In this study, we proposed CAGE, a context-adaptive gated embedding framework that hierarchically integrates admission-level diagnostic context with ICU time-series data for mechanical ventilation prediction. By formulating automated ICD coding as a partial-label learning problem, the framework estimates higher-level diagnostic context from structured ICU observations and injects this information into downstream intervention prediction as a conditioning signal. Through this design, CAGE improved the detection of clinically critical rare transition events, particularly ONSET and WEAN, while maintaining stable overall predictive performance compared with pure time-series baselines. These findings indicate that the main contribution of CAGE lies not only in performance improvement, but also in providing a unified modeling framework that connects diagnostic context estimation and intervention transition prediction in a manner more consistent with the hierarchical structure of clinical reasoning. Nevertheless, several limitations remain. The present study was evaluated retrospectively on a single public dataset from one clinical environment, and its findings should therefore be interpreted with caution when considering transferability to other institutions or deployment settings. Although the evaluation design reduced identifier-based contamination through patient-level independence, its generalizability across hospitals, time periods, documentation practices, and coding systems remains unverified. In particular, differences in variable composition, observation density, missingness patterns, and diagnostic coding granularity may affect both diagnostic context formation and downstream intervention prediction. More explicit structural ablation studies are also needed to isolate the contributions of the ICD coding module and the gating mechanism, and practical deployment issues—including computational efficiency, latency, interpretability, and workflow integration—require further investigation.
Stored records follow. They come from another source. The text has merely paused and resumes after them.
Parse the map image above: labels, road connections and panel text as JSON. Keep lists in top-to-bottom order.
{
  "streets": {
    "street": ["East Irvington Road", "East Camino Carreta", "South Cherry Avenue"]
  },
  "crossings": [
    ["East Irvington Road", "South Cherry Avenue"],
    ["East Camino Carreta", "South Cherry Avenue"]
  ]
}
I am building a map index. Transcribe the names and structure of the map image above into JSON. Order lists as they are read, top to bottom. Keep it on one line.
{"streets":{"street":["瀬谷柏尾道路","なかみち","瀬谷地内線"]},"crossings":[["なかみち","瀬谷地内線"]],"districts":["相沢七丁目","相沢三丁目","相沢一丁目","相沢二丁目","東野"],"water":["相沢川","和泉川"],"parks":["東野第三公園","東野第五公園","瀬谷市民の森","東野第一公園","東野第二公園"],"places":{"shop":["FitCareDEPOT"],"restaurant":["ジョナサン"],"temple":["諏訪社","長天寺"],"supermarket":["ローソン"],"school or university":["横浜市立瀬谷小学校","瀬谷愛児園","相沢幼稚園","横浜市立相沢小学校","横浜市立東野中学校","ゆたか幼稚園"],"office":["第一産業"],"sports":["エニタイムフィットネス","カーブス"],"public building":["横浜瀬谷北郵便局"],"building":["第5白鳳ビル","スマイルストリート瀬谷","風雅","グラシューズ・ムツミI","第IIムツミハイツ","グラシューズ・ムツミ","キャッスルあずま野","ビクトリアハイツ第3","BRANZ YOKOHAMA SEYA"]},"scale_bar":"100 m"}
Several directions for future research remain. First, broader validation under more rigorous generalization settings is needed, including multi-center external evaluation, temporally separated validation schemes, and robustness analyses under coding-system and data-structure shifts such as transitions from ICD-9 to ICD-10 or ICD-11. Second, extending the current framework from static admission-level context to dynamic diagnostic context that evolves over time would be an important next step. Third, further deployment-oriented evaluation is required, particularly with respect to computational requirements, explanation interfaces, and usability within real clinical decision support workflows. Through such developments, CAGE may provide a stronger foundation for practical and clinically meaningful predictive decision support in intensive care settings.